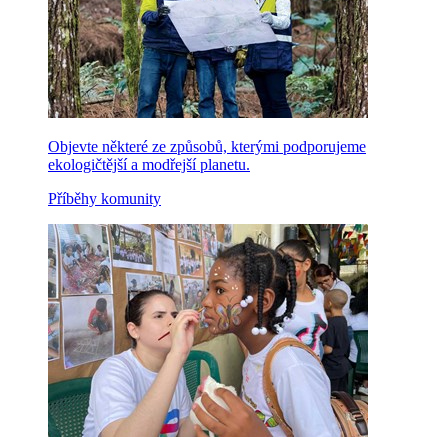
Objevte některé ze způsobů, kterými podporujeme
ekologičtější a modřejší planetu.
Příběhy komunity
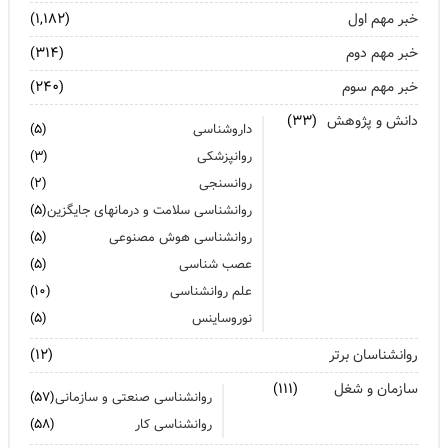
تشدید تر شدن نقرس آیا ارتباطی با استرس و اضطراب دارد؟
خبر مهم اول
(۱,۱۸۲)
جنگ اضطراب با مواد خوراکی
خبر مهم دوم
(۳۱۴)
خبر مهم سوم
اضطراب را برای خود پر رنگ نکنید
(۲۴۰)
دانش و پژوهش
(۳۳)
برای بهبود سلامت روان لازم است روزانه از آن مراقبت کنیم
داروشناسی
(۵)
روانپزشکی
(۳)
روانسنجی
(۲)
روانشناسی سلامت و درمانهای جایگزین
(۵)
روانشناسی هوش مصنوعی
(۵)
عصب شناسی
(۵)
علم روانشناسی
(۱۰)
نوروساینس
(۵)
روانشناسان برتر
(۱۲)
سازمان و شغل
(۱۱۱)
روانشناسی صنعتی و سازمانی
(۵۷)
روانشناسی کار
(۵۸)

···

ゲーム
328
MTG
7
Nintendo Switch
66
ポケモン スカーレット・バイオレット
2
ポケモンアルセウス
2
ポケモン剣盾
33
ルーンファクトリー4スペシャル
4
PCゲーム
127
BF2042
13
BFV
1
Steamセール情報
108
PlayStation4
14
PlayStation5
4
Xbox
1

···

> [PROBLEM TO WORK ON]: How many lines in the entries above hold the word "سلامت"? Reply with the number by itself.

> [SOLUTION TO THE PROBLEM]: 2